Plaintiff contends that this argument constitutes a highly inflammatory an'd prejudicial appeal to racial prejudice in the jury and turned it against plaintiff as a Mexican citizen in a contest with defendant, therein asserted to be a citizen of Texas, "born in historic Goliad" and devoting his life of eighty-two years to the upbuild-ing of Southwest Texas, etc. We must sustain this contention, and the argument being obviously prejudicial in its nature and therefore improper, this Court has no other recourse, under the now well settled policy of the law in this State, than to reverse the judgment and remand the cause.

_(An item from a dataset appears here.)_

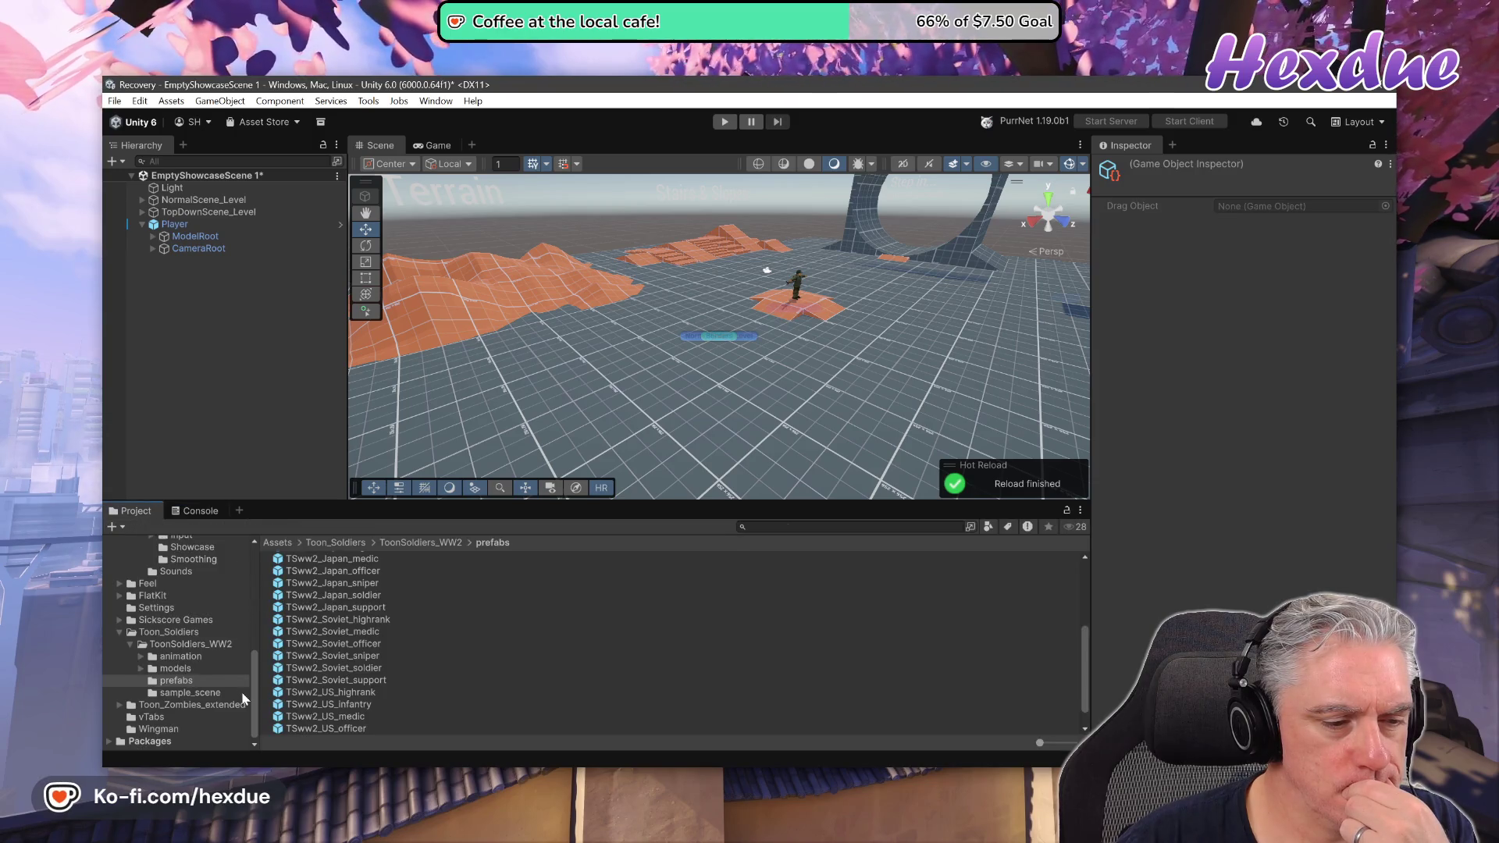
scroll(349, 669, up, 5)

Some of the facts, or conclusions of fact, upon which the argument was based were supported by testimony, while some were not. Be that as it may, however, and assuming that all the factual elements of the argument were supported by the record, those facts, of diverse citizenship and education, gave no warrant to counsel to go further and use these facts as a foundation for the obvious appeals to racial feelings which always lie close to the surface of the average citizens of any country. We need not elaborate upon this conclusion, which finds more apt expression in so many recent and current reports. Basanez v. Union Bus Lines, Tex.Civ.App., 132 S.W. 2d 432, 433. In that case, which cannot be distinguished from this, it was said by Justice Slatton, then of this Court: "The argument is clearly inflammatory and prejudicial. It sought a verdict upon the premise that appellants were not citizens of the United States, as were the jury and the appellee. It tended to create a racial prejudice in the minds of the jury as between alien appellants and citizens, appellee and the jury."
The contention of defendant that the argument here involved was a discussion upon the credibility of the witnesses can not be sustained. The effect of the argument was to contrast an aged, rugged American pioneer with a Mexican alien, and then draw the inference that the alien was not entitled to redress in a court maintained by citizens of the United States or the State of Texas.
The judgment will be reversed and the cause remanded.